Sunday, July 13, 2008

The Big Balloon That Went "POP!"

If you can, try to picture our economy like a big balloon. This balloon has been steadily inflated since the last, great depression of the 1930's. The Federal government and the Federal reserve have use all the tools at their disposal to keep things afloat for the last 70 years.

Is it really possible to have an economy that never experiences a severe correction, that keeps growing with ever growing employment?

Or is it, in the words of Gordon Harzard, "No man can throw a brick so high that it will never come down."

We think of bubbles as being specific to markets such as tech stocks and real estate. What we are dealing with is different, a credit bubble.

"Credit is the air that financial markets breathe", says Richard Parry, a columnist with the Stockman Grassfarmer. "The credit bubble is the source of the asset bubbles, the underlying cause."

We have this "credit crisis" because debtors are defaulting on their loans in record numbers. (An interesting side note here, on CNN there was a story on this huge bank in California, Indymac, that the Fed had seized, closed and will re-open on Monday. Only people with less than $100,000 will get any money, and probably not all of it. I saw this while sitting in the emergency room, which I will explain another time.) The "credit crunch" is because of not much lending going on, despite low interest rates on short term loans.

The bottom line is that there is a shortage of good, quality debtors and lenders don't seem to trust very many people anymore. Instead of loaning out money (what is "money"?), lenders tend to sit on it, trying to fix their balance sheets.

The "powers that be" tend to tell us to borrow and spend, stimulate the economy.

Consumers say, "We can't, we're too far in debt."

The Fed can make the world "liquid", but they cannot make homeowners and consumers "solvent." To top things off, consumers are suffering from the double whammy of rising food and energy costs.

Thanks to money creation by the Federal Reserve and the leveraging of all that newly created money by commercial banks and by Wall Street investment banks, we have a huge, inflated balloon resting on a base of much smaller real output.

How big is this balloon?

Charles Morris, author of Trillion Dollar Meltdown, estimates that one trillion dollars of excess credit and bad debt has to come out of the system. The current sub-prime lending crisis is just the beginning of the "great unwinding".

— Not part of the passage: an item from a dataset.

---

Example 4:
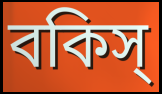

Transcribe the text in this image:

বকিস্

The list of troubled sectors subject to possible write-downs or out right defaults include, sub-prime mortgages, hedge funds, corporate debt/ leveraged buyouts, credit card debt, auto loan debt, and credit default swaps between banks. Even insurance companies that insure home mortgages and municipal bonds are in trouble.

All total, about one trillion dollars of bad debt will need to be recognized before the credit crisis will be over. So far, banks have written down about 200 billion of bad loans, so there is still along way to go.

How will this be different than the great depression of the 1930's? Normally the economy goes bad first, creating financial problems. In this instance, trouble in the financial markets is dragging down the economy- a crucial distinction.

The last time this happened was in 1929!

In 1929 numerous bank failures touched off the Great Depression. We can' say that there will be another like it, but we need to take necessary precautions.

We have a similar situation, a financial crisis, a huge excess of liquidity and bad debt and the use of debt for excessive speculation. Economists now feel that the 1929 slowdown morphed into the Great Depression because the Federal Reserve tightened credit rather than loosening it after the financial crisis of 1929.

With that in mind, you can see why the Fed is busy cutting interest rates and throwing all but the kitchen sink at today's problems. It is though that because of this "throwing everything in" that we are facing the the worst set of macroeconomic conditions since the great depression. Perhaps this time we will have hyper-inflation instead.

In 2004, Economist magazine worried that "the global financial system has become a giant printing press as Americans easy money policy has spilled beyond its borders". This glut of global liquidity has flowed to share prices and houses around the world inflating a series of asset priced bubbles.

Now we see this tidal wave flowing into natural resources and commodities, raising their prices. When the asset priced bubbles break, all those dollars will flow back home (like a tidal wave) leaving paper money worth less than toilet paper. (It already is, in my opinion.)

If you think that can't happen here, research the German Wiemar inflation of the 1920's.

Interestingly, the French Revolution of the 1790's involved a period of hyper-inflation induced by the banning of gold and silver currency and the introduction of massive amounts of paper currency. (do you see a connection here?)

The U.S. dollar has been the per-eminent currency around the world. We will soon see talk of pricing oil in other currencies. Which Iran is already talking of, they want to switch to the Euro, which is the real reason we want to go to war with Iran. If other countries begin trading in other currencies, there will be serious trouble for the U.S. economy and the U.S. dollar. The U.S. dollar has been on a self destructive path since it left the gold standard in 1971. Historically, the dollar loses 90% of its value every thirty years, that will continue.

A good Principle to follow is that when everyone and everything is debt ridden, don't follow that same foolish course.

Investment in gold and silver is always a good choice, in good times and bad.